Alors oui, son meeting de Villepinte a rassemblé du monde, mais n'est-ce pas la moindre des choses pour un président en exercice ?!  Alors oui, il semble retrouver ses repères de bête politique qui a fait son succès par le passé. Mais 41 jours plus deux semaines bonus pour inverser une tendance négative, n'est-ce pas déjà trop tard ?!

- Nicolas Sarkozy n'a pas capitalisé sur son mea culpa de début de campagne. D'habitude, les français pardonnent facilement dès lors que l'élu reconnaît ses torts et ses erreurs. Pas ici : soit la sincérité affichée n'a pas convaincu, soit le divorce avec l'homme qui a fait rêver en 2007 est consommé.

- Nicolas Sarkozy n'arrive pas à capitaliser les points forts de son bilan ; il laisse le champ libre à ses adversaires pour noircir le tableau à l'envie. Celui qui, en 2007, voulait être jugé sur ses résultats, s'est laissé mettre en porte-à-faux à son extrême-droite comme au centre et à sa gauche. Il se serait pas autant détesté si sa présidence avait été inutile pour le pays, si les lignes n'avaient pas été bougées sous son impulsion ; alors pourquoi faire comme si le candidat 2012 n'avait pas un vécu présidentiel honorable à défaut d'être parfait ?! 

- Nicolas Sarkozy n'arrive pas à être crédible sur un projet qui semble se construire au jour le jour alors qu'il devrait nous apparaître complet, exhaustif, adapté à la situation présente et surtout cohérent avec ce qui a déjà été entrepris depuis 2007. Il manque une ligne directrice clairement visible, une continuité qui ne serait pas désavouée par des décisions antérieures ou des non-mesures déjà promises mais jamais appliquées.

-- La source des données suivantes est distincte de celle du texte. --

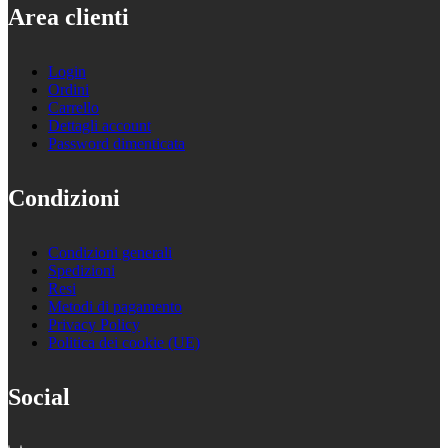
Area clienti
Login
Ordini
Carrello
Dettagli account
Password dimenticata
Condizioni
Condizioni generali
Spedizioni
Resi
Metodi di pagamento
Privacy Policy
Politica dei cookie (UE)
Social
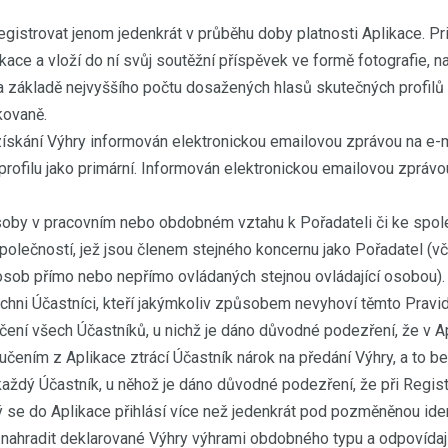
istrovat jenom jedenkrát v průběhu doby platnosti Aplikace. Pri
kace a vloží do ní svůj soutěžní příspěvek ve formě fotografie, na
 na základě nejvyššího počtu dosažených hlasů skutečných profil
kovaně.
ískání Výhry informován elektronickou emailovou zprávou na e-
ofilu jako primární. Informován elektronickou emailovou zprávo
soby v pracovním nebo obdobném vztahu k Pořadateli či ke spole
polečností, jež jsou členem stejného koncernu jako Pořadatel (vč
sob přímo nebo nepřímo ovládaných stejnou ovládající osobou).
ichni Účastníci, kteří jakýmkoliv způsobem nevyhoví těmto Pravid
ení všech Účastníků, u nichž je dáno důvodné podezření, že v Ap
učením z Aplikace ztrácí Účastník nárok na předání Výhry, a to be
každý Účastník, u něhož je dáno důvodné podezření, že při Regis
rý se do Aplikace přihlásí více než jedenkrát pod pozměněnou iden
o nahradit deklarované Výhry výhrami obdobného typu a odpovídaj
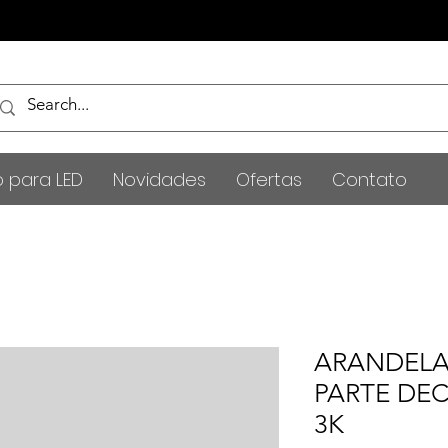
o para LED
Novidades
Ofertas
Contato
ARANDELA
PARTE DE
3K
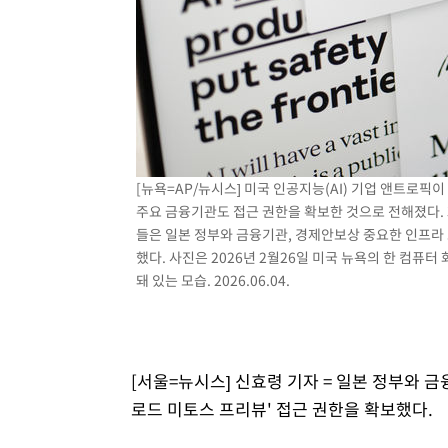
[뉴욕=AP/뉴시스] 미국 인공지능(AI) 기업 앤트로픽이
주요 금융기관도 접근 권한을 확보한 것으로 전해졌다. 
들은 일본 정부와 금융기관, 경제안보상 중요한 인프라
했다. 사진은 2026년 2월26일 미국 뉴욕의 한 컴퓨
돼 있는 모습. 2026.06.04.
[서울=뉴시스] 신효령 기자 = 일본 정부와 금
로드 미토스 프리뷰' 접근 권한을 확보했다.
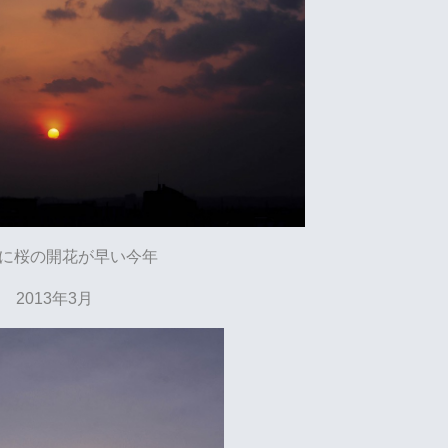
に桜の開花が早い今年
2013年3月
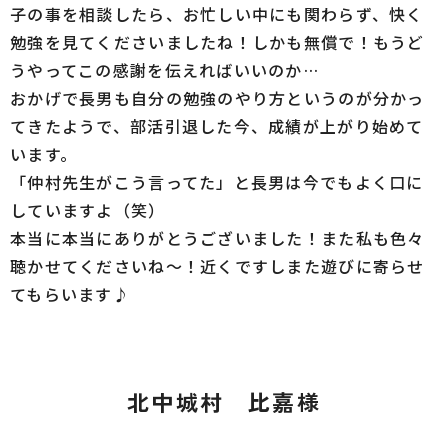
子の事を相談したら、お忙しい中にも関わらず、快く
勉強を見てくださいましたね！しかも無償で！もうど
うやってこの感謝を伝えればいいのか…
おかげで長男も自分の勉強のやり方というのが分かっ
てきたようで、部活引退した今、成績が上がり始めて
います。
「仲村先生がこう言ってた」と長男は今でもよく口に
していますよ（笑）
本当に本当にありがとうございました！また私も色々
聴かせてくださいね～！近くですしまた遊びに寄らせ
てもらいます♪
北中城村 比嘉様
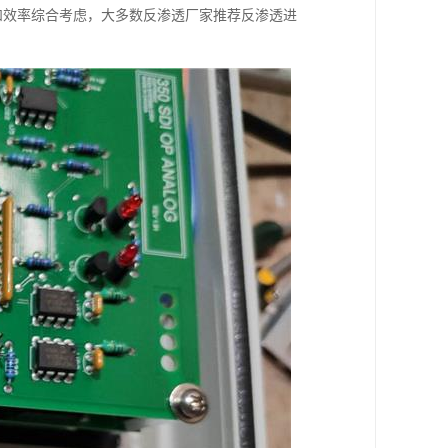
和效率综合考虑，大多数反渗透厂家推荐反渗透进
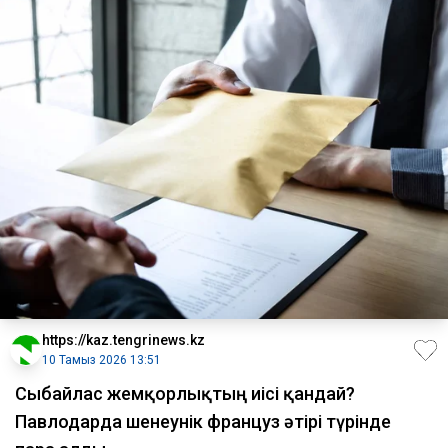
https://kaz.tengrinews.kz
10 Тамыз 2026 13:51
Сыбайлас жемқорлықтың иісі қандай?
Павлодарда шенеунік француз әтірі түрінде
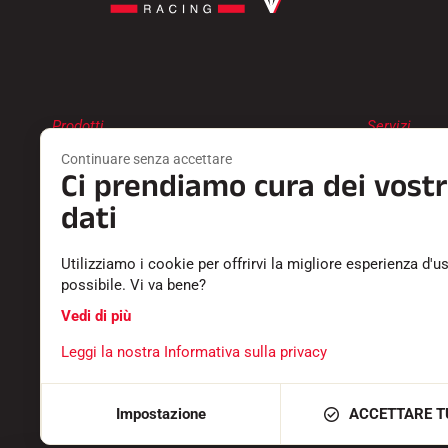
Prodotti
Servizi
SCIOLINA
TROVA UN 
Continuare senza accettare
ACCESSORI
RESTITUZI
Ci prendiamo cura dei vostr
ATTREZZATURA
CATALOGHI
dati
TESSILE
DICHIARAZ
TEMPISTICA
CARRIERA
SOFTWARE
DOMANDE 
Utilizziamo i cookie per offrirvi la migliore esperienza d'u
possibile. Vi va bene?
Vedi di più
Leggi la nostra Informativa sulla privacy
CONDIZIONI GENERALI
INFORMAZIONI LEGALI
INFORMATI
Impostazione
ACCETTARE T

- Nicolas Sarkozy semble bien seul : la machine UMP est devenue une machine à perdre après 2007 et les triangulaires UMP-PS-FN des législatives à venir va confirmer cette tendance : après les municipales, les cantonnales, les régionales et les sénatoriales, l'UMP va connaître un nouveau revers en juin prochain, voire une déroute. Alors dans le navire amiral, on pense d'abord à sauver ses propres meubles et à se positionner pour 2017. Après tout, si la crise perdure, la présidence Hollande ne fera qu'un petit tour et le balancier politique reviendra à droite et aux quadras/quinquas ambitieux qui se rêvent déjà tout en haut de l'affiche.

 

La candidature Sarkozy est bien dans une impasse. Mais l'homme a de la ressource, de la fierté, de l'orgueil. Et puis surtout il est toujours le capitaine du navire France, et le réflexe électoral qui veut qu'on ne change pas de capitaine dans la tempête peut jouer à plein, si ces prochaines semaines, un violent coup de tabac s'abat sur le pays. Qui sait alors si celui-qui-a-déjà-fait ses-preuves  dans l'adversité, en 2008 et 2011, ne coupera pas le fil au poteau devant son "favori de challenger", à l'évidence bien trop tendre ou insuffisamment préparé pour la guerre internationale, qu'elle soit financière, économique ou militaire.